# WHAT YOU WILL DO
Once the line with "in heaven and" is found, return it along with every line after it, exactly, through the end of the material.

# DATA FOR PROCESSING
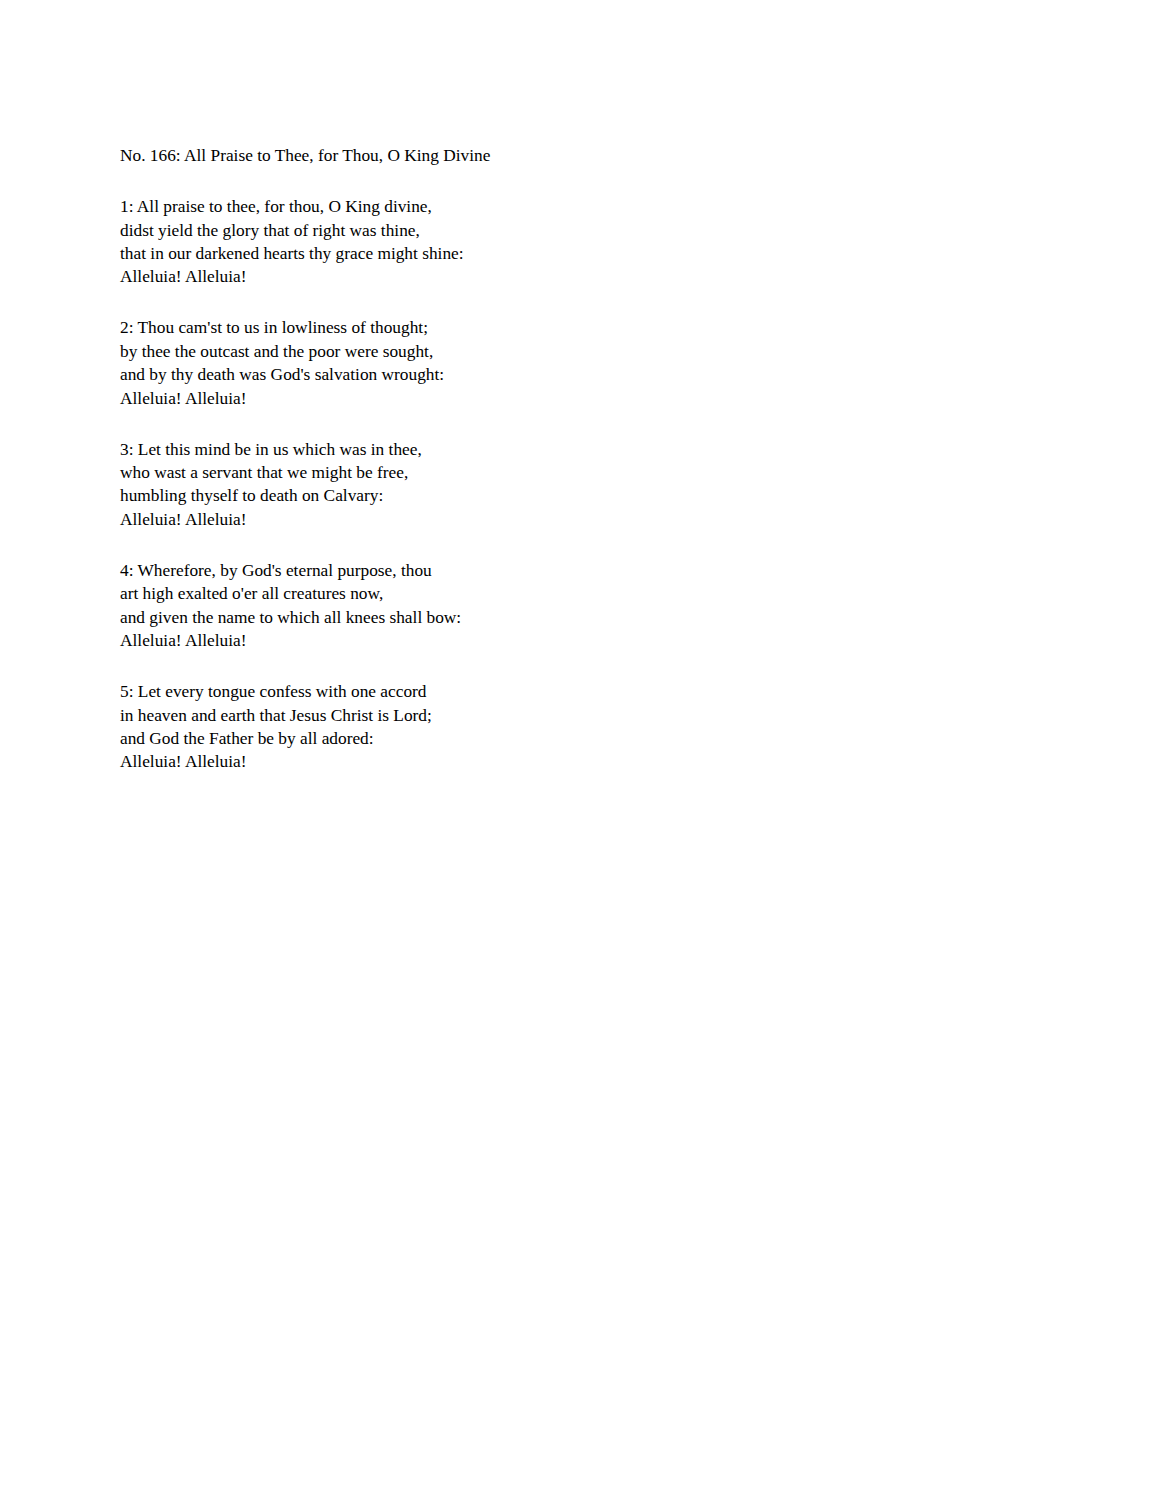No. 166: All Praise to Thee, for Thou, O King Divine
1: All praise to thee, for thou, O King divine,
didst yield the glory that of right was thine,
that in our darkened hearts thy grace might shine:
Alleluia! Alleluia!
2: Thou cam'st to us in lowliness of thought;
by thee the outcast and the poor were sought,
and by thy death was God's salvation wrought:
Alleluia! Alleluia!
3: Let this mind be in us which was in thee,
who wast a servant that we might be free,
humbling thyself to death on Calvary:
Alleluia! Alleluia!
4: Wherefore, by God's eternal purpose, thou
art high exalted o'er all creatures now,
and given the name to which all knees shall bow:
Alleluia! Alleluia!
5: Let every tongue confess with one accord
in heaven and earth that Jesus Christ is Lord;
and God the Father be by all adored:
Alleluia! Alleluia!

# OUTPUT FOR THIS EXERCISE
in heaven and earth that Jesus Christ is Lord;
and God the Father be by all adored:
Alleluia! Alleluia!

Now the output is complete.